* _DATA PROVIDED_
────────────────────────────────────────

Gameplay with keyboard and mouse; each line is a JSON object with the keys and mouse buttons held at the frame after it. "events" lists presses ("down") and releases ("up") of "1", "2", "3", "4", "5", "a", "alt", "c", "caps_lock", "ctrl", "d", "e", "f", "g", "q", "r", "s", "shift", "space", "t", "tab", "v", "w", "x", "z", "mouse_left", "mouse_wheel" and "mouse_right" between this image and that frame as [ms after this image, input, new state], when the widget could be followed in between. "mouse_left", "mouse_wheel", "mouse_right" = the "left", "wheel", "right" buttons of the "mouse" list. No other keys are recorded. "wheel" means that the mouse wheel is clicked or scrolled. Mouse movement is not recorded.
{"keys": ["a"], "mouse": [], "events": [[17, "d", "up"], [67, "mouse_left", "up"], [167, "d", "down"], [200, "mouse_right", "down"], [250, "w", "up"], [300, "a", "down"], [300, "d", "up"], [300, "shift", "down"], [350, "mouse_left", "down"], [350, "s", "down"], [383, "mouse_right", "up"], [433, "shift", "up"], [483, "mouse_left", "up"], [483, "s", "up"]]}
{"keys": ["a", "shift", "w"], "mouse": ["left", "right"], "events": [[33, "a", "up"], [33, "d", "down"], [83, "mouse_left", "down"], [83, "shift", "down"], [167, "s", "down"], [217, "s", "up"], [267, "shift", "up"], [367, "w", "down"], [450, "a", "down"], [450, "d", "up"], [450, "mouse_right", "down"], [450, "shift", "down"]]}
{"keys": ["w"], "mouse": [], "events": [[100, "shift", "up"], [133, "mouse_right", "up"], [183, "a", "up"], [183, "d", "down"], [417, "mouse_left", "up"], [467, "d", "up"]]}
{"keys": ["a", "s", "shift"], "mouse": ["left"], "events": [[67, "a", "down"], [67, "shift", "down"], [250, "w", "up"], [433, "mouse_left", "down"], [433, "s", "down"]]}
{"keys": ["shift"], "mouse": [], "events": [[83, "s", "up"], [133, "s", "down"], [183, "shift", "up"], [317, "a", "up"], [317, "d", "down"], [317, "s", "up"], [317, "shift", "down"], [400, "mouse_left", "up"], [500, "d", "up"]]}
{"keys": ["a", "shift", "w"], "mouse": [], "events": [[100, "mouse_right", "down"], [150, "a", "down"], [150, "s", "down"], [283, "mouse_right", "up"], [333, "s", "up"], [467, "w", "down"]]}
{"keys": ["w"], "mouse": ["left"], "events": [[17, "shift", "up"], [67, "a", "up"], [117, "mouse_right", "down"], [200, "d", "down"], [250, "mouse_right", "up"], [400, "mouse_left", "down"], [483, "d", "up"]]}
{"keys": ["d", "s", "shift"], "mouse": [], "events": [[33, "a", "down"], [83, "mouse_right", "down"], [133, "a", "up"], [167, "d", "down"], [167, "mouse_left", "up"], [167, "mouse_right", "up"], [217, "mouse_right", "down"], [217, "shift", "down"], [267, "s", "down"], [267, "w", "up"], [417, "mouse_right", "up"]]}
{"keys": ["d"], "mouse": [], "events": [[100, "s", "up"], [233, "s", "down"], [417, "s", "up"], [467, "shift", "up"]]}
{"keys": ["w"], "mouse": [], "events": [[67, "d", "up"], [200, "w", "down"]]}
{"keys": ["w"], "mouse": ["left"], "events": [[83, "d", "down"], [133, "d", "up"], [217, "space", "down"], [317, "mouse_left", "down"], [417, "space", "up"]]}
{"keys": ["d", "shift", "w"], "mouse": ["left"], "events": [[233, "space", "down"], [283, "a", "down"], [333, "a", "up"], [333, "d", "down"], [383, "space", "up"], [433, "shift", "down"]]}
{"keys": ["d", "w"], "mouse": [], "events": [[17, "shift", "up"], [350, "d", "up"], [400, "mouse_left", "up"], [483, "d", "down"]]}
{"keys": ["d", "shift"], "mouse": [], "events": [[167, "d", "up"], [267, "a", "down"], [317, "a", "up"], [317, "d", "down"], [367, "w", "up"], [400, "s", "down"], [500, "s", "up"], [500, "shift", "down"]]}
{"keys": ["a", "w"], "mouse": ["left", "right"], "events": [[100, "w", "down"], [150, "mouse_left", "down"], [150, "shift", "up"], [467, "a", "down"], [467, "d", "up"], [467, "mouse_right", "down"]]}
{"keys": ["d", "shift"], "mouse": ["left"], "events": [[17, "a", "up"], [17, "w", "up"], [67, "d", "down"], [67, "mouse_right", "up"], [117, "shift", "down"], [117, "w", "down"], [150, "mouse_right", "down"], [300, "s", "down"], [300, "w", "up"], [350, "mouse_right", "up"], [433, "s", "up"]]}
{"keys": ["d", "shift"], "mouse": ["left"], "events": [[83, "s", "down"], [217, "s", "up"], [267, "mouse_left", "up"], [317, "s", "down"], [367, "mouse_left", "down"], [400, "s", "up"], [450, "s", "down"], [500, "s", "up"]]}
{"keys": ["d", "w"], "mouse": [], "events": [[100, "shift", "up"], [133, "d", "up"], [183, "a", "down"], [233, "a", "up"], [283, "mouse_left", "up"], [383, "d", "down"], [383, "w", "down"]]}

────────────────────────────────────────

* _WORK INSTRUCTIONS_
Using the data above, repeat every line exactly.

* _SOLUTION_
Gameplay with keyboard and mouse; each line is a JSON object with the keys and mouse buttons held at the frame after it. "events" lists presses ("down") and releases ("up") of "1", "2", "3", "4", "5", "a", "alt", "c", "caps_lock", "ctrl", "d", "e", "f", "g", "q", "r", "s", "shift", "space", "t", "tab", "v", "w", "x", "z", "mouse_left", "mouse_wheel" and "mouse_right" between this image and that frame as [ms after this image, input, new state], when the widget could be followed in between. "mouse_left", "mouse_wheel", "mouse_right" = the "left", "wheel", "right" buttons of the "mouse" list. No other keys are recorded. "wheel" means that the mouse wheel is clicked or scrolled. Mouse movement is not recorded.
{"keys": ["a"], "mouse": [], "events": [[17, "d", "up"], [67, "mouse_left", "up"], [167, "d", "down"], [200, "mouse_right", "down"], [250, "w", "up"], [300, "a", "down"], [300, "d", "up"], [300, "shift", "down"], [350, "mouse_left", "down"], [350, "s", "down"], [383, "mouse_right", "up"], [433, "shift", "up"], [483, "mouse_left", "up"], [483, "s", "up"]]}
{"keys": ["a", "shift", "w"], "mouse": ["left", "right"], "events": [[33, "a", "up"], [33, "d", "down"], [83, "mouse_left", "down"], [83, "shift", "down"], [167, "s", "down"], [217, "s", "up"], [267, "shift", "up"], [367, "w", "down"], [450, "a", "down"], [450, "d", "up"], [450, "mouse_right", "down"], [450, "shift", "down"]]}
{"keys": ["w"], "mouse": [], "events": [[100, "shift", "up"], [133, "mouse_right", "up"], [183, "a", "up"], [183, "d", "down"], [417, "mouse_left", "up"], [467, "d", "up"]]}
{"keys": ["a", "s", "shift"], "mouse": ["left"], "events": [[67, "a", "down"], [67, "shift", "down"], [250, "w", "up"], [433, "mouse_left", "down"], [433, "s", "down"]]}
{"keys": ["shift"], "mouse": [], "events": [[83, "s", "up"], [133, "s", "down"], [183, "shift", "up"], [317, "a", "up"], [317, "d", "down"], [317, "s", "up"], [317, "shift", "down"], [400, "mouse_left", "up"], [500, "d", "up"]]}
{"keys": ["a", "shift", "w"], "mouse": [], "events": [[100, "mouse_right", "down"], [150, "a", "down"], [150, "s", "down"], [283, "mouse_right", "up"], [333, "s", "up"], [467, "w", "down"]]}
{"keys": ["w"], "mouse": ["left"], "events": [[17, "shift", "up"], [67, "a", "up"], [117, "mouse_right", "down"], [200, "d", "down"], [250, "mouse_right", "up"], [400, "mouse_left", "down"], [483, "d", "up"]]}
{"keys": ["d", "s", "shift"], "mouse": [], "events": [[33, "a", "down"], [83, "mouse_right", "down"], [133, "a", "up"], [167, "d", "down"], [167, "mouse_left", "up"], [167, "mouse_right", "up"], [217, "mouse_right", "down"], [217, "shift", "down"], [267, "s", "down"], [267, "w", "up"], [417, "mouse_right", "up"]]}
{"keys": ["d"], "mouse": [], "events": [[100, "s", "up"], [233, "s", "down"], [417, "s", "up"], [467, "shift", "up"]]}
{"keys": ["w"], "mouse": [], "events": [[67, "d", "up"], [200, "w", "down"]]}
{"keys": ["w"], "mouse": ["left"], "events": [[83, "d", "down"], [133, "d", "up"], [217, "space", "down"], [317, "mouse_left", "down"], [417, "space", "up"]]}
{"keys": ["d", "shift", "w"], "mouse": ["left"], "events": [[233, "space", "down"], [283, "a", "down"], [333, "a", "up"], [333, "d", "down"], [383, "space", "up"], [433, "shift", "down"]]}
{"keys": ["d", "w"], "mouse": [], "events": [[17, "shift", "up"], [350, "d", "up"], [400, "mouse_left", "up"], [483, "d", "down"]]}
{"keys": ["d", "shift"], "mouse": [], "events": [[167, "d", "up"], [267, "a", "down"], [317, "a", "up"], [317, "d", "down"], [367, "w", "up"], [400, "s", "down"], [500, "s", "up"], [500, "shift", "down"]]}
{"keys": ["a", "w"], "mouse": ["left", "right"], "events": [[100, "w", "down"], [150, "mouse_left", "down"], [150, "shift", "up"], [467, "a", "down"], [467, "d", "up"], [467, "mouse_right", "down"]]}
{"keys": ["d", "shift"], "mouse": ["left"], "events": [[17, "a", "up"], [17, "w", "up"], [67, "d", "down"], [67, "mouse_right", "up"], [117, "shift", "down"], [117, "w", "down"], [150, "mouse_right", "down"], [300, "s", "down"], [300, "w", "up"], [350, "mouse_right", "up"], [433, "s", "up"]]}
{"keys": ["d", "shift"], "mouse": ["left"], "events": [[83, "s", "down"], [217, "s", "up"], [267, "mouse_left", "up"], [317, "s", "down"], [367, "mouse_left", "down"], [400, "s", "up"], [450, "s", "down"], [500, "s", "up"]]}
{"keys": ["d", "w"], "mouse": [], "events": [[100, "shift", "up"], [133, "d", "up"], [183, "a", "down"], [233, "a", "up"], [283, "mouse_left", "up"], [383, "d", "down"], [383, "w", "down"]]}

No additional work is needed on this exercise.